I am trying to convert it to single dose with a bellows like the DF64, but grounds are escaping through the springs that hold the upper burr. I will try to wrap the base of the springs in something like a small pipe piece on the exterior of the springs, with a very small gap. I hope it works, otherwise i will get a DF64 and sell this one.


----------



## CristianS (Nov 23, 2021)

Well, wrapping the springs didn't work, coffee still blowed by when using the bellows (I got something from an auto parts store, as a temporary solution, until o get one made specificaly for a grinder - Spidan part number 190970).

I did find a solution in the end, by wrapping the lower part of the upper burr carrier in teflon tape. No blow by now, so i can use the bellows without any problems. I raised it a bit from the back, about 1 inch, so it sits tilted like a DF64 now, to help with the retention, which is very low now.

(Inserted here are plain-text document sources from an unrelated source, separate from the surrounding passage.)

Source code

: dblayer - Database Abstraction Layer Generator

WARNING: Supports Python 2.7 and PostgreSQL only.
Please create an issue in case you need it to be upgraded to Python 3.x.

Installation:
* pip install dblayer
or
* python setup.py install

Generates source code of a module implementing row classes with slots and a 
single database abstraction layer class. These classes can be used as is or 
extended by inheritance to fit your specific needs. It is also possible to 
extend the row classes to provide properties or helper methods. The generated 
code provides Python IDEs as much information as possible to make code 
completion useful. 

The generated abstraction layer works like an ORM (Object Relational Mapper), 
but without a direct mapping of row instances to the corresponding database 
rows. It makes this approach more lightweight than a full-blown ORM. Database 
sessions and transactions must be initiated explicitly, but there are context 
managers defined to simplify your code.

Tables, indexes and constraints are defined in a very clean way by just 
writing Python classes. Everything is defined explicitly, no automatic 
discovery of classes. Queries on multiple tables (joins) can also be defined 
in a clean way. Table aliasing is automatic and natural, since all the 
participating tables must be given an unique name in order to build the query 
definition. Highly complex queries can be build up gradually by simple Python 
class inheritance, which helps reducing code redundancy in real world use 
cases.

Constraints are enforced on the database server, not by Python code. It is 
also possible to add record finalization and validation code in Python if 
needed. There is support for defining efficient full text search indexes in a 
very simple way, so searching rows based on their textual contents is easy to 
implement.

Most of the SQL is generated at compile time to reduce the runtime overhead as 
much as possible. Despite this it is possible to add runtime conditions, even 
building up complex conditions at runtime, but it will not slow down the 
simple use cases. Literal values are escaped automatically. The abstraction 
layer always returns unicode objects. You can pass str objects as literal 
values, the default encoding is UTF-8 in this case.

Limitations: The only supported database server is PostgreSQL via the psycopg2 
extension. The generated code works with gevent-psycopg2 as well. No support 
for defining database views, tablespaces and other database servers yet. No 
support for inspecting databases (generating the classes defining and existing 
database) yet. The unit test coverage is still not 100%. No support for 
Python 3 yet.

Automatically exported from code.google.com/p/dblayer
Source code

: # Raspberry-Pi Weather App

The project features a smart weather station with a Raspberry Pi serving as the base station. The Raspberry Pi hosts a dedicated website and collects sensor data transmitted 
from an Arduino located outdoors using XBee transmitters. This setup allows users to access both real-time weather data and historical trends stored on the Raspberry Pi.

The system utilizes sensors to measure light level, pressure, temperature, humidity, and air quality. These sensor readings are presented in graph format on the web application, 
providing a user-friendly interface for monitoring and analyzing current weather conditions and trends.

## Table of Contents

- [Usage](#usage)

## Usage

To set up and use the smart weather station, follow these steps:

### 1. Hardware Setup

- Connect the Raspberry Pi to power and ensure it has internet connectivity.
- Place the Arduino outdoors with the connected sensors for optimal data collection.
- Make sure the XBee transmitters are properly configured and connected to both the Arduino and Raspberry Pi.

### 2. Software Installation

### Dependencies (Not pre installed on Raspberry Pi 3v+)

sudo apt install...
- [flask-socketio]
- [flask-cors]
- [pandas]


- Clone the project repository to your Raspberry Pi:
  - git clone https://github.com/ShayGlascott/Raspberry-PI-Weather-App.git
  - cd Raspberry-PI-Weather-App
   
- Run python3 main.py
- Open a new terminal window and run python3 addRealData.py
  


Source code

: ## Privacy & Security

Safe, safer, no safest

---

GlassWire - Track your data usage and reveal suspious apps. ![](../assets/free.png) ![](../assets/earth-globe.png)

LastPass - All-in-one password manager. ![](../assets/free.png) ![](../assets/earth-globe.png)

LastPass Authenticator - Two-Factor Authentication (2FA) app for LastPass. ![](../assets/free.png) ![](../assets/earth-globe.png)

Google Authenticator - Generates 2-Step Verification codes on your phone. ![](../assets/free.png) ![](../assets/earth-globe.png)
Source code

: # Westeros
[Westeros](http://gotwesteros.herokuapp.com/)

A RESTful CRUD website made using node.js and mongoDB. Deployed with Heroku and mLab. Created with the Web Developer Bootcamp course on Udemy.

So i guess that DF64 could be considered a Niche killer and the moded F64 could be considered a DF64 killer. I don't know, but i will find out using it for the next couple of months or so.

I didn't get much replies on this thread, but at least i hope my experience could help somebody.


----------



## Solar B (Oct 11, 2021)

Hello CristianS

I'm considering getting a used one , I don't know but I would guess if operating normally it should out preform a niche but with more retention & being a lot larger.

Can you give me any tips as to what I should be looking out for ?

Thanks &#8230; Brian


----------



## CristianS (Nov 23, 2021)

Grind quality is good, but the retention is a problem. And the blow by issue when using a bellows should be taken care of.

I would go with a DF64, if possible. I'm looking to upgrade to the DF64 in the near future, for the ease of use. Grind quality should be the same on both.


----------